Seguì un altro bell’istante di silenzio, duro e arcigno da una parte, tedioso e incomodo dall’altra, durante il quale il Pianelli pensò se doveva inghiottire l’orgoglio e commuovere l’amico col racconto di tutta la verità.

E la verità era questa:

Le duemila lire perdute al giuoco col celebre tenore Altamura non erano che il fondo di cassa raccolto per le feste del Circolo. Per una boria di lord Cosmetico il Pianelli aveva pagato in pronti contanti il suo debito d’onore, ma, non avendone di suoi, s’era servito del denaro degli amici. Ora cominciavano i guai, i sospetti, le diffidenze e aveva ragione di dire: — Spiace sempre di fare una cattiva figura....
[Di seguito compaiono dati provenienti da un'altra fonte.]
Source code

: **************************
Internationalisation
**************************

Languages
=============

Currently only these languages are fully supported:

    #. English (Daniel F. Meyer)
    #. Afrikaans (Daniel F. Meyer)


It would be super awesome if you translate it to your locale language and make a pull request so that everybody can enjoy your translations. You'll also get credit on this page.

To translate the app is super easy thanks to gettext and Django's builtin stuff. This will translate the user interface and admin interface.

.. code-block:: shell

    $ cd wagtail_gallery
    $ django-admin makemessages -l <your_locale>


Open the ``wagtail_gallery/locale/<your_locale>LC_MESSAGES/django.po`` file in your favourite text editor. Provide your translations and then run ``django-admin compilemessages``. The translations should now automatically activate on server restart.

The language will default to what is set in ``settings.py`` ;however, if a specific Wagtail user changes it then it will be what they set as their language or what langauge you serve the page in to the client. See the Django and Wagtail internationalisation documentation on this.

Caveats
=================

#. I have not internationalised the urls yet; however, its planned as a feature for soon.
Ora si trattava non più d’un debito di giuoco, ma di stima, di fiducia, di delicatezza, e a Cesarino bruciava più che se avesse ricevuta una coltellata nella carne.

— Ti pago gl’interessi — provò a soggiungere.

— Non ne ho e quando non ne ho è come spremere l’acqua da un sasso — rispose con una certa furia di uomo seccato il buon Melchisedecco Pardi, detto anche Secco o Pardone.